Apparently there's been a "national epidemic of bucket-list neurosis" of which I've been entirely (and happily and thankfully) unaware.
"Bucket lists started out as something harmless and amusing before turning into a nightmare," notes the article. "Compiling a bucket list was once the perfect way to pass the dreamy days of summer vacation. Now it’s just another form of work." — to the point, apparently, of becoming a "clinical disorder." (To be fair, these days everything can be categorized as a "clinical disorder.")
Apparently suggested bucket lists can now be found online, growing increasingly frantic: "100 places to see before you die. No, make that 1,000 places. Fifty restaurants to eat in before you die — no, 200. The Top 111 Bucket List Ideas. 329 Great Bucket List Ideas. 15,378 Top-Quality Bucket List suggestions."
But — "A bucket list is supposed to be deeply personal, the product of much internal debate and intense self-searching. It’s not supposed to be just another dumb thing you found on the Internet."
I've never had a bucket list for life. While there are many things I'd love to be able to do, see, or experience, they don't burn a hole in my heart because I haven't had a chance to cross them off a list.

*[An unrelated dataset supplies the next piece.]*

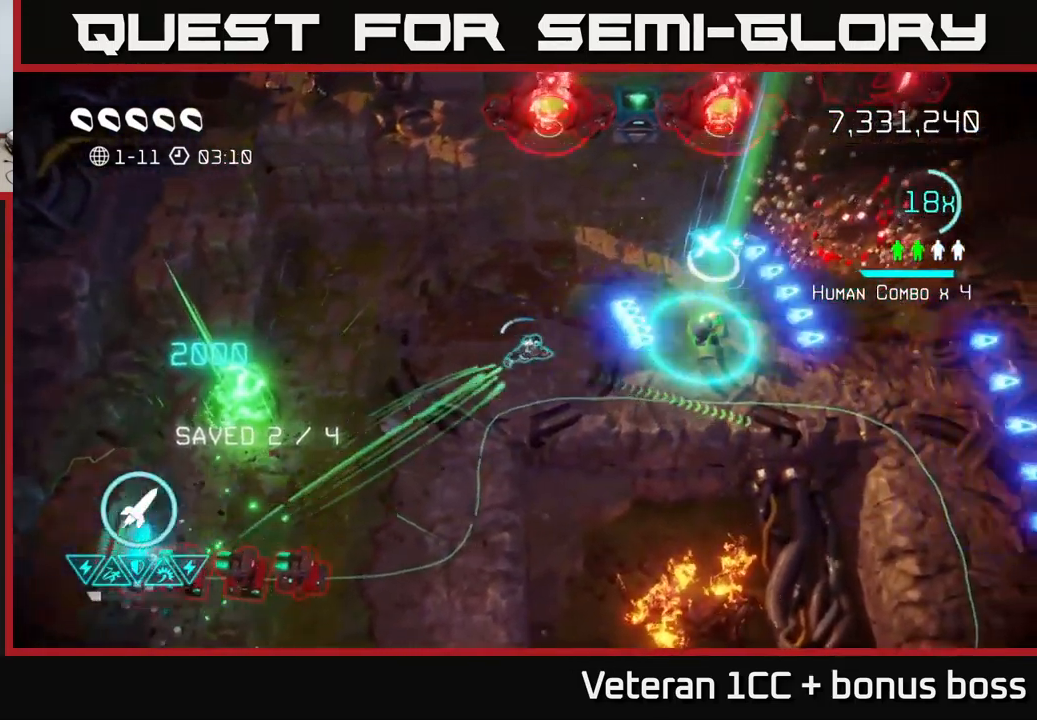
{"buttons": [], "left_stick": "up-right", "right_stick": "down-left", "events": [[150, "right_stick", "down-left"]]}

But maybe that's because, in general, I'm content.
The writer of the article may agree. "They [the items on the bucket list] can seem like a consolation prize for not having a satisfactory life. If you are rapidly approaching the final curtain and you still have dozens of things pending on your bucket list, it raises the question of what you were doing all that time."

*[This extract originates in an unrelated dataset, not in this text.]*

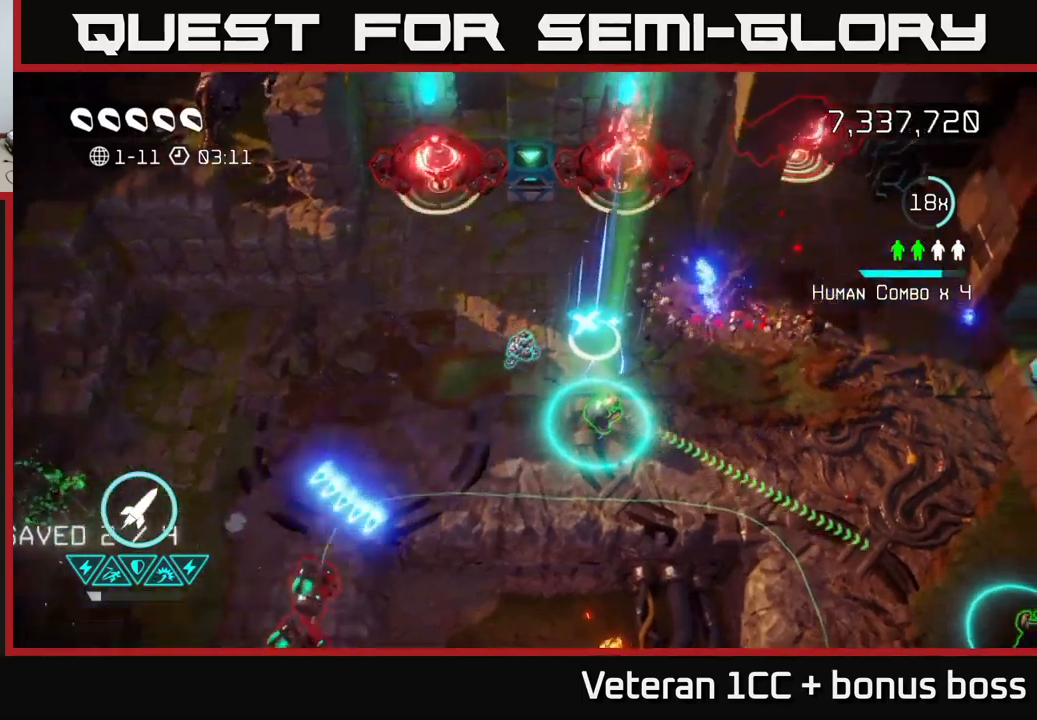
{"buttons": [], "left_stick": "down-left", "right_stick": "down-left", "events": [[217, "left_stick", "left"], [467, "left_stick", "down-left"]]}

All that time. You mean, all of life? What have Don and I been doing "all that time"? Well, we've:
• Raised and educated two phenomenal kids.

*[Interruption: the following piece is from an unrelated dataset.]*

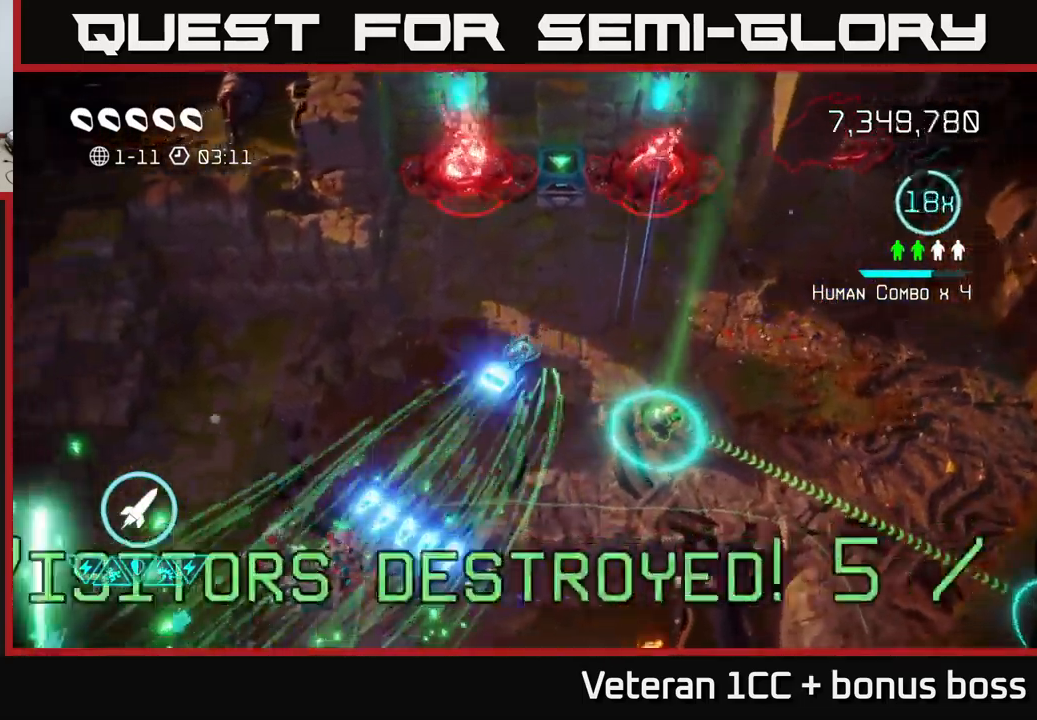
{"buttons": [], "left_stick": "down-right", "right_stick": "center", "events": [[467, "left_stick", "down-right"], [500, "right_stick", "center"]]}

• Created a homestead farm.
• Created a woodcraft business.
• Created a writing career.
• Watched a lot of beautiful sunsets.
• Created a home-centered life so we could enjoy the kids, the farm, the woodcraft business, the writing career, and the sunsets.
• Found (or re-found) our faith.
• Honed skills we already had and learned many new ones.
• Helped create a wonderful neighborhood community.
In total, our accomplishments might seem modest. We haven't gone bungee-jumping in Madagascar or swum with man-eating sharks in the Seychelles. But our accomplishments are satisfying, and give us — as we approach our senior years — a feeling of contentment. I find that hard to beat.
The whole bucket-list thing is an example of wallowing in envy — everyone's trying to demonstrate their life has meaning. You might say it's a bucket of envy: "If I don't finish these things before my life is over, then my life has been meaningless."
"Bucket lists often become obsessive, expensive, painful," concludes the article. "They create the impression that life is not so much something to be lived and enjoyed as a series of onerous obligations to be checked off."
Neither Don nor I have ever parasailed over a volcano, climbed the Pyramids, or even seen Yellowstone (that's criminal — it's practically in our backyard). (Actually, Don informs he visited Yellowstone when he was a young boy.) But we've raised kids, milked cows, built furniture, and enjoyed dinners with friends. Life is pretty durned sweet as a result.
In talking this over with Don, he said he only ever had one item on his bucket list, a prayer he’s had for years: "God, let me live long enough to see our children grow up to be strong, competent adults." That prayer has been answered.
As I recently told my Dad, Don's and my married life did not unfold in a conventional way (i.e. work an office jobs for 30 years while living in the suburbs, then retire) — but it's been a helluva ride and it's not over yet.
Nope, no bucket list, but that's okay.